According to the Times’ ‘experts’ Guam is threatened by “people suffering heat stress because of an increase in heat waves, a rise in the intensity of tropical storms, and the damage or destruction of Guam’s exceptionally biodiverse coral reefs”.
So let’s get this straight: the possibility of mushroom-cloud ‘heat waves’, nuclear fall-out ‘storms’ and total ‘destruction’ from a nuclear attack somehow is equivalent?
Color us amused.
Here’s more from Redstate…
Guam has been in the news a lot mostly because North Korea has threatened to nuke it if the mood strikes them. But, according to the New York Times, Guam has real issues bigger than tipping over from the weight of troops stationed there or being flattened by North Korean missiles.
Scientists in Guam, however, say they have at least one other major threat in mind: climate change.
“We know that it’s serious,” said Austin J. Shelton III, a marine biologist and the executive director of the Center for Island Sustainability at the University of Guam. “Some of the impacts are here, and a lot more are coming.”

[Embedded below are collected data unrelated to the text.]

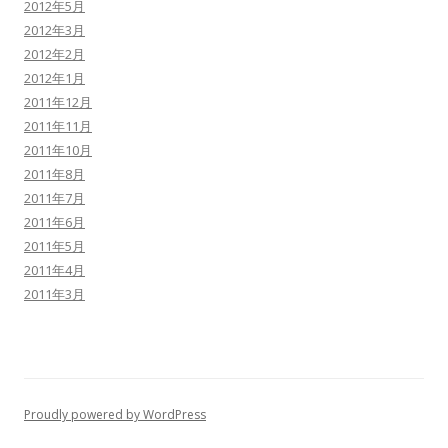
2012年5月
2012年3月
2012年2月
2012年1月
2011年12月
2011年11月
2011年10月
2011年8月
2011年7月
2011年6月
2011年5月
2011年4月
2011年3月
Proudly powered by WordPress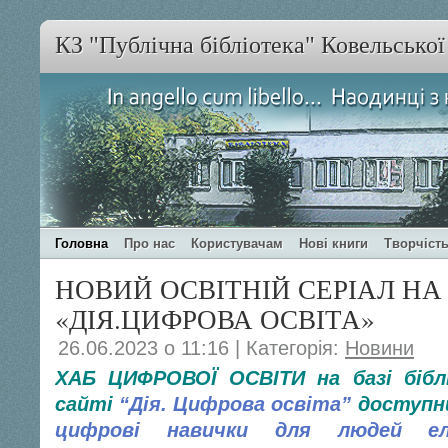
КЗ "Публічна бібліотека" Ковельсько
Головна
Про нас
Користувачам
Нові книги
Творчість
НОВИЙ ОСВІТНІЙ СЕРІАЛ НА
«ДІЯ.ЦИФРОВА ОСВІТА»
26.06.2023 о 11:16 | Категорія:
Новини
ХАБ ЦИФРОВОЇ ОСВІТИ
на базі біб
сайті
“Дія. Цифрова освіта”
доступни
цифрові навички для людей ел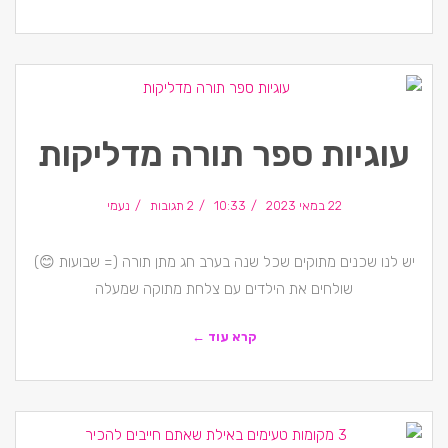
עוגיות ספר תורה מדליקות
22 במאי 2023
10:33
2 תגובות
נעמי
יש לנו שכנים מתוקים שכל שנה בערב חג מתן תורה (= שבועות 😊)
שולחים את הילדים עם צלחת מתוקה שמעלה
קרא עוד ←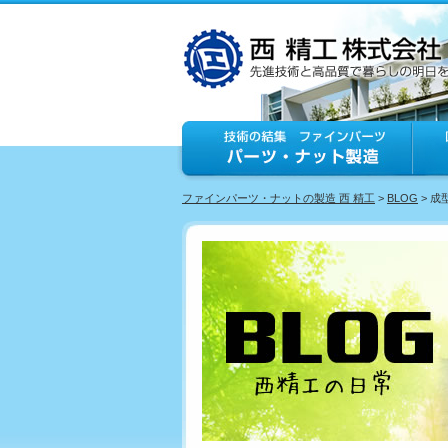
ファインパーツ・ナットの製造 西 精工
>
BLOG
> 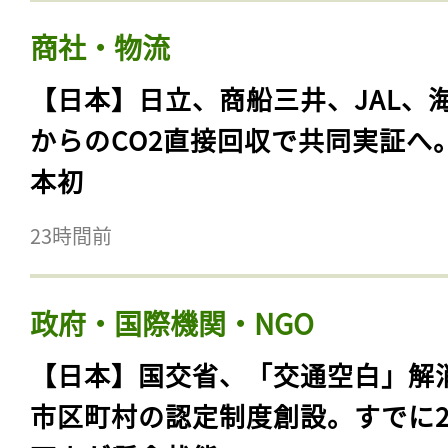
商社・物流
【日本】日立、商船三井、JAL、
からのCO2直接回収で共同実証へ
本初
23時間前
政府・国際機関・NGO
【日本】国交省、「交通空白」解
市区町村の認定制度創設。すでに23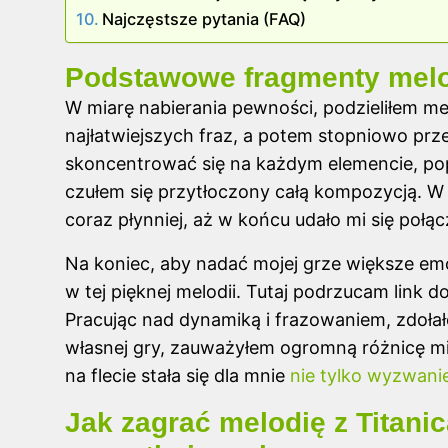
Najczęstsze pytania (FAQ)
Podstawowe fragmenty mel
W miarę nabierania pewności, podzieliłem m
najłatwiejszych fraz, a potem stopniowo prz
skoncentrować się na każdym elemencie, pop
czułem się przytłoczony całą kompozycją. W
coraz płynniej, aż w końcu udało mi się połąc
Na koniec, aby nadać mojej grze większe emo
w tej pięknej melodii. Tutaj podrzucam
link d
Pracując nad dynamiką i frazowaniem, zdoła
własnej gry, zauważyłem ogromną różnicę mi
na flecie stała się dla mnie
nie tylko wyzwani
Jak zagrać melodię z Titanic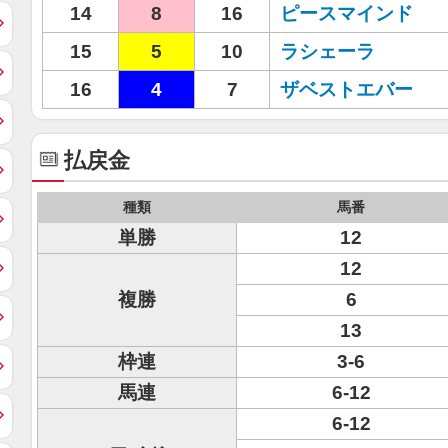
14
8
16
ピースマインド
15
5
10
ラシェーラ
16
4
7
ザベストエバー
払戻金
種類
馬番
単勝
12
12
複勝
6
13
枠連
3-6
馬連
6-12
6-12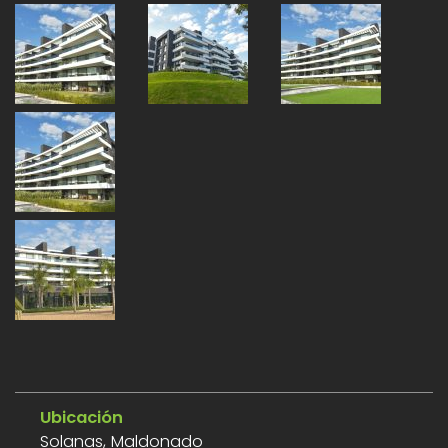
Ubicación
Solanas, Maldonado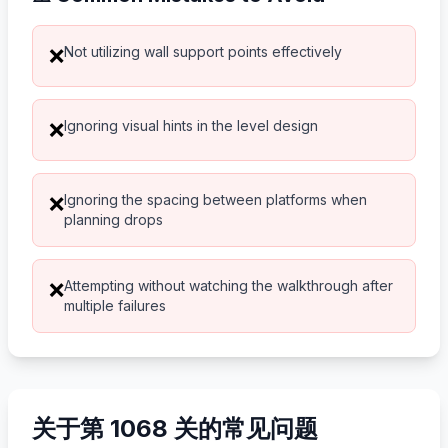
Not utilizing wall support points effectively
❌
Ignoring visual hints in the level design
❌
Ignoring the spacing between platforms when
❌
planning drops
Attempting without watching the walkthrough after
❌
multiple failures
关于第 1068 关的常见问题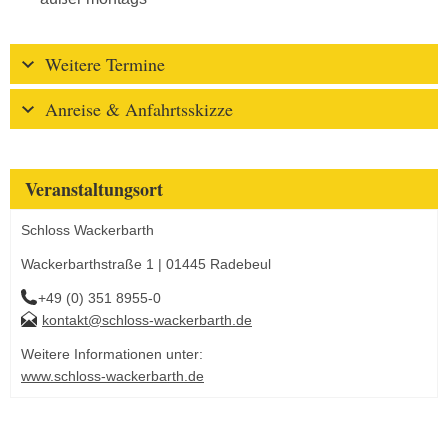
Weitere Termine
Anreise & Anfahrtsskizze
Veranstaltungsort
Schloss Wackerbarth
Wackerbarthstraße 1 | 01445 Radebeul
+49 (0) 351 8955-0
kontakt@schloss-wackerbarth.de
Weitere Informationen unter:
www.schloss-wackerbarth.de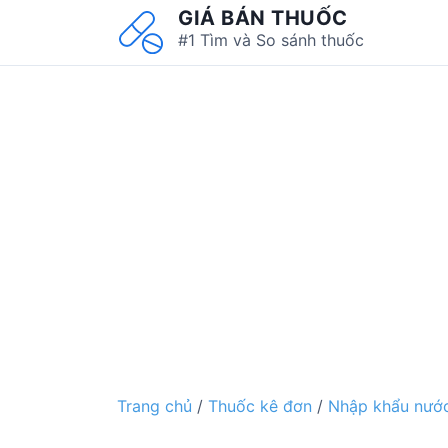
S
GIÁ BÁN THUỐC
k
#1 Tìm và So sánh thuốc
i
p
t
o
c
o
n
t
e
n
t
Trang chủ
/
Thuốc kê đơn
/
Nhập khẩu nước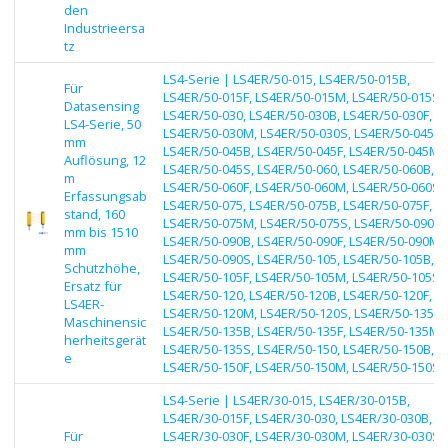
den
Industrieersa
tz
LS4-Serie | LS4ER/50-015, LS4ER/50-015B,
Für
LS4ER/50-015F, LS4ER/50-015M, LS4ER/50-015S,
Datasensing
LS4ER/50-030, LS4ER/50-030B, LS4ER/50-030F,
LS4-Serie, 50
LS4ER/50-030M, LS4ER/50-030S, LS4ER/50-045,
mm
LS4ER/50-045B, LS4ER/50-045F, LS4ER/50-045M,
Auflösung, 12
LS4ER/50-045S, LS4ER/50-060, LS4ER/50-060B,
m
LS4ER/50-060F, LS4ER/50-060M, LS4ER/50-060S,
Erfassungsab
LS4ER/50-075, LS4ER/50-075B, LS4ER/50-075F,
stand, 160
LS4ER/50-075M, LS4ER/50-075S, LS4ER/50-090,
mm bis 1510
LS4ER/50-090B, LS4ER/50-090F, LS4ER/50-090M,
mm
LS4ER/50-090S, LS4ER/50-105, LS4ER/50-105B,
Schutzhöhe,
LS4ER/50-105F, LS4ER/50-105M, LS4ER/50-105S,
Ersatz für
LS4ER/50-120, LS4ER/50-120B, LS4ER/50-120F,
LS4ER-
LS4ER/50-120M, LS4ER/50-120S, LS4ER/50-135,
Maschinensic
LS4ER/50-135B, LS4ER/50-135F, LS4ER/50-135M,
herheitsgerät
LS4ER/50-135S, LS4ER/50-150, LS4ER/50-150B,
e
LS4ER/50-150F, LS4ER/50-150M, LS4ER/50-150S
LS4-Serie | LS4ER/30-015, LS4ER/30-015B,
LS4ER/30-015F, LS4ER/30-030, LS4ER/30-030B,
Für
LS4ER/30-030F, LS4ER/30-030M, LS4ER/30-030S,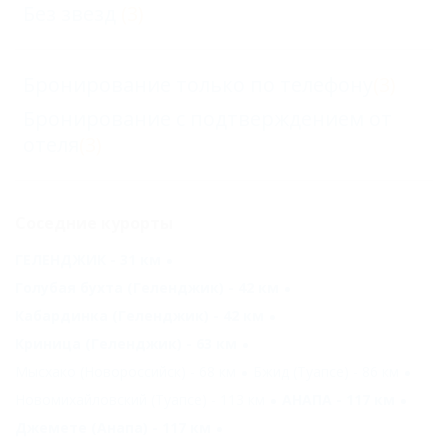
Без звезд
(3)
Бронирование только по телефону
(3)
Бронирование с подтверждением от
отеля
(3)
Соседние курорты
ГЕЛЕНДЖИК - 31 км
Голубая бухта (Геленджик) - 42 км
Кабардинка (Геленджик) - 42 км
Криница (Геленджик) - 63 км
Мысхако (Новороссийск) - 68 км
Бжид (Туапсе) - 86 км
Новомихайловский (Туапсе) - 113 км
АНАПА - 117 км
Джемете (Анапа) - 117 км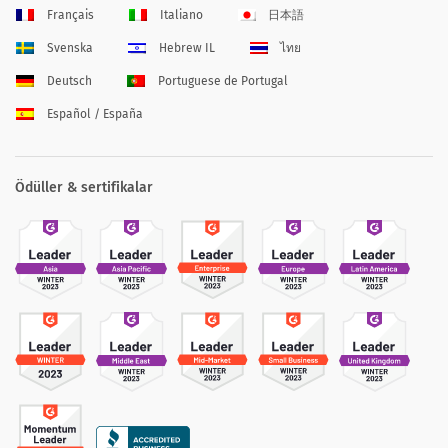
Français
Italiano
日本語
Svenska
Hebrew IL
ไทย
Deutsch
Portuguese de Portugal
Español / España
Ödüller & sertifikalar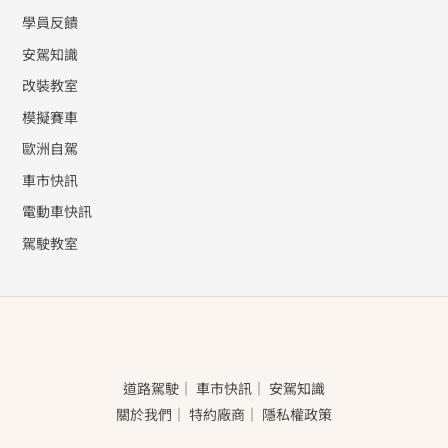
學員反饋
安駕知識
改裝教室
模擬賽車
歐洲自駕
車市快訊
電動車快訊
駕駛教室
道路駕駛
｜
車市快訊
｜
安駕知識
關於我們
｜
特約廠商
｜
隱私權政策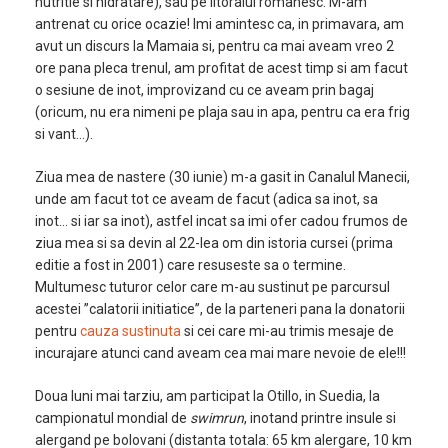
nutritie si hidratare), sau pe litoralul romanesc. M-am
antrenat cu orice ocazie! Imi amintesc ca, in primavara, am
avut un discurs la Mamaia si, pentru ca mai aveam vreo 2
ore pana pleca trenul, am profitat de acest timp si am facut
o sesiune de inot, improvizand cu ce aveam prin bagaj
(oricum, nu era nimeni pe plaja sau in apa, pentru ca era frig
si vant…).
Ziua mea de nastere (30 iunie) m-a gasit in Canalul Manecii,
unde am facut tot ce aveam de facut (adica sa inot, sa
inot… si iar sa inot), astfel incat sa imi ofer cadou frumos de
ziua mea si sa devin al 22-lea om din istoria cursei (prima
editie a fost in 2001) care resuseste sa o termine.
Multumesc tuturor celor care m-au sustinut pe parcursul
acestei ”calatorii initiatice”, de la parteneri pana la donatorii
pentru
cauza sustinuta
si cei care mi-au trimis mesaje de
incurajare atunci cand aveam cea mai mare nevoie de ele!!!
Doua luni mai tarziu, am participat la Otillo, in Suedia, la
campionatul mondial de
swimrun
, inotand printre insule si
alergand pe bolovani (distanta totala: 65 km alergare, 10 km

Like other Pacific islands, Guam may be affected in the coming decades as climate change prompts shifts in weather, temperature and oceanic acidity, according to the Environmental Protection Agency.
Experts said in interviews that the primary consequences may include people suffering heat stress because of an increase in heat waves, a rise in the intensity of tropical storms, and the damage or destruction of Guam’s exceptionally biodiverse coral reefs.
A key concern is how reef damage could affect a $1.4 billion tourism sector that, according to the Guam Visitors Bureau, accounts for 60 percent of Guam’s annual business revenue and nearly a third of its nonfederal employment.